Play Up the Positives
Overweight kids tend to have low self-esteem. Just one "fatty" comment from a classmate can reduce your child to tears. That's why it's crucial to empathize with her ("I know that must have hurt -- it's not nice for anyone to make fun of your weight") and to find creative ways to boost her ego.
When Kathryn Roe remarked about her "thunder thighs" one day, her mom, Valerie, figured that other kids had teased the 7-year-old. "We don't say things like that at home," Roe says. So she turned the negative remark into a positive one: Since Kathryn is passionate about ballet, her mom pointed out that professional dancers have big, muscular legs. "Now when we're bouncing on an exercise ball, she'll ask, 'Mom, will this make my legs get stronger?'"
You shouldn't lie to your child about her weight ("No, you're not fat!"), but you should talk about it honestly -- without letting it become an obsession. Don't forget to focus on how pretty her smile is or how much fun she is to be around. And regardless of her size, remind your child every day that you love her.

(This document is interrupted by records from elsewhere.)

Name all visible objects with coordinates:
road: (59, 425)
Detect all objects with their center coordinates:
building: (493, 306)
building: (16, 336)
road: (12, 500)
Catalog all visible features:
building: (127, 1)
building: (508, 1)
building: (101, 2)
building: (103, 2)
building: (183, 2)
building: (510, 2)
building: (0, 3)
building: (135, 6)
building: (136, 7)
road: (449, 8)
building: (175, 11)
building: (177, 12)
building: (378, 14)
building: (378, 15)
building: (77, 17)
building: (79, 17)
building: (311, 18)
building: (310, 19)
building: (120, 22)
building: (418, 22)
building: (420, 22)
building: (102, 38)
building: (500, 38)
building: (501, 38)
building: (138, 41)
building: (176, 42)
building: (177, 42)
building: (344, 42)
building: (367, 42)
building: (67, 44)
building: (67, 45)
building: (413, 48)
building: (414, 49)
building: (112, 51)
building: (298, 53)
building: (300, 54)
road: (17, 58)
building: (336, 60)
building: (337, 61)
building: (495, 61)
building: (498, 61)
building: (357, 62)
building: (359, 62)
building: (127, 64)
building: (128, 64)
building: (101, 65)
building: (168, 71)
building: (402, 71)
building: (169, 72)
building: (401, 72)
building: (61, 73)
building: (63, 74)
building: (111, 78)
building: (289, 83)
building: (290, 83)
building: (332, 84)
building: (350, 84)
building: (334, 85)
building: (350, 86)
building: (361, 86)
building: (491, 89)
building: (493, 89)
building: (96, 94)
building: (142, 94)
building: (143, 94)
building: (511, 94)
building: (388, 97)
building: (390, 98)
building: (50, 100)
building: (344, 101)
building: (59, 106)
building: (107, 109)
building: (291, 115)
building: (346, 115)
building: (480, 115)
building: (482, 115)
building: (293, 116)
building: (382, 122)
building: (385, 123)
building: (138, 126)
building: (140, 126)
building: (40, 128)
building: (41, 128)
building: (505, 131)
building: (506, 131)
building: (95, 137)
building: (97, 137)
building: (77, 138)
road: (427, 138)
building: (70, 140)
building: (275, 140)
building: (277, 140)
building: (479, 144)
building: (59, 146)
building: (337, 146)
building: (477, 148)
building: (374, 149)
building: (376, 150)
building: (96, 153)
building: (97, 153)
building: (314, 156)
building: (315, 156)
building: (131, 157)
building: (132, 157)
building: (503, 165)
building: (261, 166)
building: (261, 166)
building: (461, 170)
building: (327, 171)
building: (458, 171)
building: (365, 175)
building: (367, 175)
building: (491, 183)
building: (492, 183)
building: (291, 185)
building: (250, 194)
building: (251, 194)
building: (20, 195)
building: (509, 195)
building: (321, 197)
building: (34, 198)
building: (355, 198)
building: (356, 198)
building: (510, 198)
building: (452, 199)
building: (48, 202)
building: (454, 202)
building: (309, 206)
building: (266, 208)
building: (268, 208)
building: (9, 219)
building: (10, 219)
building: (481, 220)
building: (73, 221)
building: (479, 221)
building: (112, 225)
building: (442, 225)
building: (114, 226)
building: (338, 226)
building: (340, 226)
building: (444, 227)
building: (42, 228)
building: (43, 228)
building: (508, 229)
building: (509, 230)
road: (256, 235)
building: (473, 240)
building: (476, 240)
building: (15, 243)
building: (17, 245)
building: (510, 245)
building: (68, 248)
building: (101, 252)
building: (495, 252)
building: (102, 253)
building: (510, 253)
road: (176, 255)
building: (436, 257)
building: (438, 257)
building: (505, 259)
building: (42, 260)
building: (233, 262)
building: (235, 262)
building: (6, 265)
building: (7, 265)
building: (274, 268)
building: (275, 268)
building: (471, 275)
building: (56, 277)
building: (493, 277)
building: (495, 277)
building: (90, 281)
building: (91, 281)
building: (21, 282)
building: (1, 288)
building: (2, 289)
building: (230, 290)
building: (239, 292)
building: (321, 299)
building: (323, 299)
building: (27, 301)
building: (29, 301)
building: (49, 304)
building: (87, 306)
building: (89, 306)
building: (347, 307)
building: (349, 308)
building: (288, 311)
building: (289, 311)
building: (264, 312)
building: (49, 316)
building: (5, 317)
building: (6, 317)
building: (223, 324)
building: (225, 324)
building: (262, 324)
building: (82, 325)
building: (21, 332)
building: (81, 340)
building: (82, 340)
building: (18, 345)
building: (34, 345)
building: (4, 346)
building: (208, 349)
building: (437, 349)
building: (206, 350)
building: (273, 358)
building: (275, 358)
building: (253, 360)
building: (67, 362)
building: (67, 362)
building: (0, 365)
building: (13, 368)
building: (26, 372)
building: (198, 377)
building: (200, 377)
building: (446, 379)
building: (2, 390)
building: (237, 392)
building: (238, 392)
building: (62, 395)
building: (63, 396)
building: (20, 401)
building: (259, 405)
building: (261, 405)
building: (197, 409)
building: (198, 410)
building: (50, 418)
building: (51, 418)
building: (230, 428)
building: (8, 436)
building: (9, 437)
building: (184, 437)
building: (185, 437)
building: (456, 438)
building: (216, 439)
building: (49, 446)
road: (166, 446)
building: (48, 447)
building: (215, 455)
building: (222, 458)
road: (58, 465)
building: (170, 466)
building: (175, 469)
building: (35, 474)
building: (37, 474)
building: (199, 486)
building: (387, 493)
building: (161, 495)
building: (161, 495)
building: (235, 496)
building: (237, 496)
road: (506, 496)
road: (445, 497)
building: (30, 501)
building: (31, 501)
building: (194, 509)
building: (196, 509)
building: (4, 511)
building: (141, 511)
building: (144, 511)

When she has a setback (such as bingeing at a birthday party), give her a pep talk ("Everyone slips now and then. I'm proud of how you've cut down on junk food!"). Agree on a plan for next time ("You can have either one piece of cake or two cookies"). And celebrate small victories, such as when your child eats a piece of fruit and a serving of vegetables every day for a week. Choose your rewards carefully, though: Make the incentive a visit to the zoo or a game of mini golf, not an ice cream sundae.